Data drawn from a collection:

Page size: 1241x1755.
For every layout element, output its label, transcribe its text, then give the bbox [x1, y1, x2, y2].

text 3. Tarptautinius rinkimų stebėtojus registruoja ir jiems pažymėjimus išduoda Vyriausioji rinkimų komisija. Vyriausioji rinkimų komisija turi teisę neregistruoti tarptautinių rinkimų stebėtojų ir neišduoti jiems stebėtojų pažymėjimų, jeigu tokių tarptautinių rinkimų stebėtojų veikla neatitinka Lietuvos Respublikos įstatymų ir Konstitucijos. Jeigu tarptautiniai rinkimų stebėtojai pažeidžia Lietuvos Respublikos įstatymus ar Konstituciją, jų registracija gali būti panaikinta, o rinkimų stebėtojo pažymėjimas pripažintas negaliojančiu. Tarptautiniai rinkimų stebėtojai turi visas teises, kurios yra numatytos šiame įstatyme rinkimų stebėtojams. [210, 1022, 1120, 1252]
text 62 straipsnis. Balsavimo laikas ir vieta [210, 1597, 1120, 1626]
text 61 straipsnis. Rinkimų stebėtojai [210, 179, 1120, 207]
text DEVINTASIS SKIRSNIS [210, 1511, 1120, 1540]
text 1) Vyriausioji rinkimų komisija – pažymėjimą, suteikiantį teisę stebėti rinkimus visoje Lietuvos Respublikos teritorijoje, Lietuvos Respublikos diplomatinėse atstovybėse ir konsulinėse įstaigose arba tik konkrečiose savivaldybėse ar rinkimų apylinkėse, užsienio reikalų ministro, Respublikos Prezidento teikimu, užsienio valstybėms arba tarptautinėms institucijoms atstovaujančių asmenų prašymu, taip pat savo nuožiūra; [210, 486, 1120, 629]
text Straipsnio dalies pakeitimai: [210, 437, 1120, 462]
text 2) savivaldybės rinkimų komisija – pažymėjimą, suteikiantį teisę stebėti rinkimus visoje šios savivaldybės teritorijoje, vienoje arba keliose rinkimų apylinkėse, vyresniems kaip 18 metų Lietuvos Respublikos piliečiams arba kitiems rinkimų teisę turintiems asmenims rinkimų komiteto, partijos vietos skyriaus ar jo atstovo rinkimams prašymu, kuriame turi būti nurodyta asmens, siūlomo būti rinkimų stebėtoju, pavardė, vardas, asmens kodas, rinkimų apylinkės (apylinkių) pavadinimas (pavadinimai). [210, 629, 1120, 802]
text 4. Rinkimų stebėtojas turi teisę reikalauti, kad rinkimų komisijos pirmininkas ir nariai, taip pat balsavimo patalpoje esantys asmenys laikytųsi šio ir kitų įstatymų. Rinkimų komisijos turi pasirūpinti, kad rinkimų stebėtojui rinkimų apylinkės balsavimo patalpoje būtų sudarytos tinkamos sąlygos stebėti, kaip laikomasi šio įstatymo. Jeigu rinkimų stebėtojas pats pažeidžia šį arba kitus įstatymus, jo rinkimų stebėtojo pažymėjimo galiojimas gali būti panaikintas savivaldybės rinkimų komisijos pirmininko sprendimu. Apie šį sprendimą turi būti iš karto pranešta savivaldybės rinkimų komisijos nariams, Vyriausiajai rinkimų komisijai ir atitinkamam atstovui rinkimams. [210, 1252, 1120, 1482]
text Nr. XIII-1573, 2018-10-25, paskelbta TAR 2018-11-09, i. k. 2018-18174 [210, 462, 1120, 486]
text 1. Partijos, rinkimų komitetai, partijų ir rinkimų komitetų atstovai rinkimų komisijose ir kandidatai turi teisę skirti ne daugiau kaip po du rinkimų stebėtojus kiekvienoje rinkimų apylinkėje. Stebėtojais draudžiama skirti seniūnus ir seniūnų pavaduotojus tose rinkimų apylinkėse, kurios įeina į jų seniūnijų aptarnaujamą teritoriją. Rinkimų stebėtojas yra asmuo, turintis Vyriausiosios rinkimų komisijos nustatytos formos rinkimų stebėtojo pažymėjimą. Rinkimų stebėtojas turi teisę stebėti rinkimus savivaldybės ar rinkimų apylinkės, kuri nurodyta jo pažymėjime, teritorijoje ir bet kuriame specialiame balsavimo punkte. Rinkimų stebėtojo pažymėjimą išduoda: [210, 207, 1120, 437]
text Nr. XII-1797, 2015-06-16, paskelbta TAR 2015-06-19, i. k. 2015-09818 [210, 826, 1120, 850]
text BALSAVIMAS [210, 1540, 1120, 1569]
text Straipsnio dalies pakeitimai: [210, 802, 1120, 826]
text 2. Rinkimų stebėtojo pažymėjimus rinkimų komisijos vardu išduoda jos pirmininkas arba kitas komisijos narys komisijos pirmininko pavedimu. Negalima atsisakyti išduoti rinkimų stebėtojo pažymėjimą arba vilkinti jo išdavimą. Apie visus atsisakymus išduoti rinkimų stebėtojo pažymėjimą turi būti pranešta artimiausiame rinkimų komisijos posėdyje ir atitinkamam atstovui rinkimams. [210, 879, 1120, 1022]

_Task objective_
Please echo every line of the data above word for word.

_Exercise answer_
Page size: 1241x1755.
For every layout element, output its label, transcribe its text, then give the bbox [x1, y1, x2, y2].

text 3. Tarptautinius rinkimų stebėtojus registruoja ir jiems pažymėjimus išduoda Vyriausioji rinkimų komisija. Vyriausioji rinkimų komisija turi teisę neregistruoti tarptautinių rinkimų stebėtojų ir neišduoti jiems stebėtojų pažymėjimų, jeigu tokių tarptautinių rinkimų stebėtojų veikla neatitinka Lietuvos Respublikos įstatymų ir Konstitucijos. Jeigu tarptautiniai rinkimų stebėtojai pažeidžia Lietuvos Respublikos įstatymus ar Konstituciją, jų registracija gali būti panaikinta, o rinkimų stebėtojo pažymėjimas pripažintas negaliojančiu. Tarptautiniai rinkimų stebėtojai turi visas teises, kurios yra numatytos šiame įstatyme rinkimų stebėtojams. [210, 1022, 1120, 1252]
text 62 straipsnis. Balsavimo laikas ir vieta [210, 1597, 1120, 1626]
text 61 straipsnis. Rinkimų stebėtojai [210, 179, 1120, 207]
text DEVINTASIS SKIRSNIS [210, 1511, 1120, 1540]
text 1) Vyriausioji rinkimų komisija – pažymėjimą, suteikiantį teisę stebėti rinkimus visoje Lietuvos Respublikos teritorijoje, Lietuvos Respublikos diplomatinėse atstovybėse ir konsulinėse įstaigose arba tik konkrečiose savivaldybėse ar rinkimų apylinkėse, užsienio reikalų ministro, Respublikos Prezidento teikimu, užsienio valstybėms arba tarptautinėms institucijoms atstovaujančių asmenų prašymu, taip pat savo nuožiūra; [210, 486, 1120, 629]
text Straipsnio dalies pakeitimai: [210, 437, 1120, 462]
text 2) savivaldybės rinkimų komisija – pažymėjimą, suteikiantį teisę stebėti rinkimus visoje šios savivaldybės teritorijoje, vienoje arba keliose rinkimų apylinkėse, vyresniems kaip 18 metų Lietuvos Respublikos piliečiams arba kitiems rinkimų teisę turintiems asmenims rinkimų komiteto, partijos vietos skyriaus ar jo atstovo rinkimams prašymu, kuriame turi būti nurodyta asmens, siūlomo būti rinkimų stebėtoju, pavardė, vardas, asmens kodas, rinkimų apylinkės (apylinkių) pavadinimas (pavadinimai). [210, 629, 1120, 802]
text 4. Rinkimų stebėtojas turi teisę reikalauti, kad rinkimų komisijos pirmininkas ir nariai, taip pat balsavimo patalpoje esantys asmenys laikytųsi šio ir kitų įstatymų. Rinkimų komisijos turi pasirūpinti, kad rinkimų stebėtojui rinkimų apylinkės balsavimo patalpoje būtų sudarytos tinkamos sąlygos stebėti, kaip laikomasi šio įstatymo. Jeigu rinkimų stebėtojas pats pažeidžia šį arba kitus įstatymus, jo rinkimų stebėtojo pažymėjimo galiojimas gali būti panaikintas savivaldybės rinkimų komisijos pirmininko sprendimu. Apie šį sprendimą turi būti iš karto pranešta savivaldybės rinkimų komisijos nariams, Vyriausiajai rinkimų komisijai ir atitinkamam atstovui rinkimams. [210, 1252, 1120, 1482]
text Nr. XIII-1573, 2018-10-25, paskelbta TAR 2018-11-09, i. k. 2018-18174 [210, 462, 1120, 486]
text 1. Partijos, rinkimų komitetai, partijų ir rinkimų komitetų atstovai rinkimų komisijose ir kandidatai turi teisę skirti ne daugiau kaip po du rinkimų stebėtojus kiekvienoje rinkimų apylinkėje. Stebėtojais draudžiama skirti seniūnus ir seniūnų pavaduotojus tose rinkimų apylinkėse, kurios įeina į jų seniūnijų aptarnaujamą teritoriją. Rinkimų stebėtojas yra asmuo, turintis Vyriausiosios rinkimų komisijos nustatytos formos rinkimų stebėtojo pažymėjimą. Rinkimų stebėtojas turi teisę stebėti rinkimus savivaldybės ar rinkimų apylinkės, kuri nurodyta jo pažymėjime, teritorijoje ir bet kuriame specialiame balsavimo punkte. Rinkimų stebėtojo pažymėjimą išduoda: [210, 207, 1120, 437]
text Nr. XII-1797, 2015-06-16, paskelbta TAR 2015-06-19, i. k. 2015-09818 [210, 826, 1120, 850]
text BALSAVIMAS [210, 1540, 1120, 1569]
text Straipsnio dalies pakeitimai: [210, 802, 1120, 826]
text 2. Rinkimų stebėtojo pažymėjimus rinkimų komisijos vardu išduoda jos pirmininkas arba kitas komisijos narys komisijos pirmininko pavedimu. Negalima atsisakyti išduoti rinkimų stebėtojo pažymėjimą arba vilkinti jo išdavimą. Apie visus atsisakymus išduoti rinkimų stebėtojo pažymėjimą turi būti pranešta artimiausiame rinkimų komisijos posėdyje ir atitinkamam atstovui rinkimams. [210, 879, 1120, 1022]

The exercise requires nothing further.